## What you have to do
Exactly and in full, give the records again.

Dataset entries
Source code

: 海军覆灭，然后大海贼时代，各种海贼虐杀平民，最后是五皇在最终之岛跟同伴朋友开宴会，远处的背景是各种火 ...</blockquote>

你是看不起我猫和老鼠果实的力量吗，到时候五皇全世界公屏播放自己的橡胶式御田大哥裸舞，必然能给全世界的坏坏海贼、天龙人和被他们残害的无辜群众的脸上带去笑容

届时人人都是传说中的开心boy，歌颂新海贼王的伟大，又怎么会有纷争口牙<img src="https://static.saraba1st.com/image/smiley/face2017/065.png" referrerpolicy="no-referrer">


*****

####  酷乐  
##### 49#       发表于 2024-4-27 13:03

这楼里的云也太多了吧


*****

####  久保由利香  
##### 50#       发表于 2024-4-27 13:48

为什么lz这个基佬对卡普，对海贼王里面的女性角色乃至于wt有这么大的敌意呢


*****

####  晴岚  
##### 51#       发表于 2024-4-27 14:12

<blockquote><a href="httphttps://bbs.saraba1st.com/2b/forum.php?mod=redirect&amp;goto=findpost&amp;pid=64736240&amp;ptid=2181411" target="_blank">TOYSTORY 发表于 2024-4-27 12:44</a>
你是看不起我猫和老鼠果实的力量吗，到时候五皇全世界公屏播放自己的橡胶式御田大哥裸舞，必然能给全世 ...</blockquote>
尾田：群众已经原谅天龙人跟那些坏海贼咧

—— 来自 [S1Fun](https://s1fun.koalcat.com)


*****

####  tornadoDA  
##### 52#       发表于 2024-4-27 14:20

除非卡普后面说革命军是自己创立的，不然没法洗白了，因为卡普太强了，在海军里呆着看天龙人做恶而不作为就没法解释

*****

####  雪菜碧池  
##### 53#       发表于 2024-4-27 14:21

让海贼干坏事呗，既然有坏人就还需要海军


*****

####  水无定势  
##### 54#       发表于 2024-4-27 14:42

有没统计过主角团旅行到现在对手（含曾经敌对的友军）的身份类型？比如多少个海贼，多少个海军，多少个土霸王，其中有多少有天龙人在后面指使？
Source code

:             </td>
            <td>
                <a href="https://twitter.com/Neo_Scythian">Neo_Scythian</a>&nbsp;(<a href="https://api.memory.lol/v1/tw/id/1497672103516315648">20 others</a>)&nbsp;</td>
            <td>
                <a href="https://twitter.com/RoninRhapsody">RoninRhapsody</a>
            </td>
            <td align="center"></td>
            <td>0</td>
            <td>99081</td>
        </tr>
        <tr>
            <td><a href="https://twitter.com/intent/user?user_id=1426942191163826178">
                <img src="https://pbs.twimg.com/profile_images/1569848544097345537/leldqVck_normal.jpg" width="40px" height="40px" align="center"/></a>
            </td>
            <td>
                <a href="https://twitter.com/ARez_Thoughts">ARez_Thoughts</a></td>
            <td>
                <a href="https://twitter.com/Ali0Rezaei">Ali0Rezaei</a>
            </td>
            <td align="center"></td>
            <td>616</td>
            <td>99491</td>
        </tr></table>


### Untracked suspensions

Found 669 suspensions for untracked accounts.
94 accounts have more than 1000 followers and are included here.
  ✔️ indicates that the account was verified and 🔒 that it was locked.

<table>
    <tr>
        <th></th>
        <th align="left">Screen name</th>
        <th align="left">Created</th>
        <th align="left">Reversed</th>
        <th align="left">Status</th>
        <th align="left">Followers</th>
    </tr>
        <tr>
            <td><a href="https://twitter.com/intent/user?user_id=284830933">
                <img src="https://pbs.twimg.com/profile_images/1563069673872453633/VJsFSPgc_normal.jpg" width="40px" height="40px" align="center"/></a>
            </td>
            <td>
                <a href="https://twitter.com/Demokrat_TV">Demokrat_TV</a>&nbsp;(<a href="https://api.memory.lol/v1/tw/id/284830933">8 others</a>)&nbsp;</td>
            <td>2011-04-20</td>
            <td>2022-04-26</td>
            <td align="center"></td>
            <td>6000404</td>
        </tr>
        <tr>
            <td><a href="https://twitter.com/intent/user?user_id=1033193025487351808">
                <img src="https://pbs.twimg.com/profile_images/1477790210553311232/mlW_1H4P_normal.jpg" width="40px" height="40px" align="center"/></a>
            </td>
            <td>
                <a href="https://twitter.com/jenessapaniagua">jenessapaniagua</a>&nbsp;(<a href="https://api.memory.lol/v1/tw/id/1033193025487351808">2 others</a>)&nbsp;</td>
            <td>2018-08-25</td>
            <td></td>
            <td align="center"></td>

## Solution below
Source code

: 海军覆灭，然后大海贼时代，各种海贼虐杀平民，最后是五皇在最终之岛跟同伴朋友开宴会，远处的背景是各种火 ...</blockquote>

你是看不起我猫和老鼠果实的力量吗，到时候五皇全世界公屏播放自己的橡胶式御田大哥裸舞，必然能给全世界的坏坏海贼、天龙人和被他们残害的无辜群众的脸上带去笑容

届时人人都是传说中的开心boy，歌颂新海贼王的伟大，又怎么会有纷争口牙<img src="https://static.saraba1st.com/image/smiley/face2017/065.png" referrerpolicy="no-referrer">


*****

####  酷乐  
##### 49#       发表于 2024-4-27 13:03

这楼里的云也太多了吧


*****

####  久保由利香  
##### 50#       发表于 2024-4-27 13:48

为什么lz这个基佬对卡普，对海贼王里面的女性角色乃至于wt有这么大的敌意呢


*****

####  晴岚  
##### 51#       发表于 2024-4-27 14:12

<blockquote><a href="httphttps://bbs.saraba1st.com/2b/forum.php?mod=redirect&amp;goto=findpost&amp;pid=64736240&amp;ptid=2181411" target="_blank">TOYSTORY 发表于 2024-4-27 12:44</a>
你是看不起我猫和老鼠果实的力量吗，到时候五皇全世界公屏播放自己的橡胶式御田大哥裸舞，必然能给全世 ...</blockquote>
尾田：群众已经原谅天龙人跟那些坏海贼咧

—— 来自 [S1Fun](https://s1fun.koalcat.com)


*****

####  tornadoDA  
##### 52#       发表于 2024-4-27 14:20

除非卡普后面说革命军是自己创立的，不然没法洗白了，因为卡普太强了，在海军里呆着看天龙人做恶而不作为就没法解释

*****

####  雪菜碧池  
##### 53#       发表于 2024-4-27 14:21

让海贼干坏事呗，既然有坏人就还需要海军


*****

####  水无定势  
##### 54#       发表于 2024-4-27 14:42

有没统计过主角团旅行到现在对手（含曾经敌对的友军）的身份类型？比如多少个海贼，多少个海军，多少个土霸王，其中有多少有天龙人在后面指使？
Source code

:             </td>
            <td>
                <a href="https://twitter.com/Neo_Scythian">Neo_Scythian</a>&nbsp;(<a href="https://api.memory.lol/v1/tw/id/1497672103516315648">20 others</a>)&nbsp;</td>
            <td>
                <a href="https://twitter.com/RoninRhapsody">RoninRhapsody</a>
            </td>
            <td align="center"></td>
            <td>0</td>
            <td>99081</td>
        </tr>
        <tr>
            <td><a href="https://twitter.com/intent/user?user_id=1426942191163826178">
                <img src="https://pbs.twimg.com/profile_images/1569848544097345537/leldqVck_normal.jpg" width="40px" height="40px" align="center"/></a>
            </td>
            <td>
                <a href="https://twitter.com/ARez_Thoughts">ARez_Thoughts</a></td>
            <td>
                <a href="https://twitter.com/Ali0Rezaei">Ali0Rezaei</a>
            </td>
            <td align="center"></td>
            <td>616</td>
            <td>99491</td>
        </tr></table>


### Untracked suspensions

Found 669 suspensions for untracked accounts.
94 accounts have more than 1000 followers and are included here.
  ✔️ indicates that the account was verified and 🔒 that it was locked.

<table>
    <tr>
        <th></th>
        <th align="left">Screen name</th>
        <th align="left">Created</th>
        <th align="left">Reversed</th>
        <th align="left">Status</th>
        <th align="left">Followers</th>
    </tr>
        <tr>
            <td><a href="https://twitter.com/intent/user?user_id=284830933">
                <img src="https://pbs.twimg.com/profile_images/1563069673872453633/VJsFSPgc_normal.jpg" width="40px" height="40px" align="center"/></a>
            </td>
            <td>
                <a href="https://twitter.com/Demokrat_TV">Demokrat_TV</a>&nbsp;(<a href="https://api.memory.lol/v1/tw/id/284830933">8 others</a>)&nbsp;</td>
            <td>2011-04-20</td>
            <td>2022-04-26</td>
            <td align="center"></td>
            <td>6000404</td>
        </tr>
        <tr>
            <td><a href="https://twitter.com/intent/user?user_id=1033193025487351808">
                <img src="https://pbs.twimg.com/profile_images/1477790210553311232/mlW_1H4P_normal.jpg" width="40px" height="40px" align="center"/></a>
            </td>
            <td>
                <a href="https://twitter.com/jenessapaniagua">jenessapaniagua</a>&nbsp;(<a href="https://api.memory.lol/v1/tw/id/1033193025487351808">2 others</a>)&nbsp;</td>
            <td>2018-08-25</td>
            <td></td>
            <td align="center"></td>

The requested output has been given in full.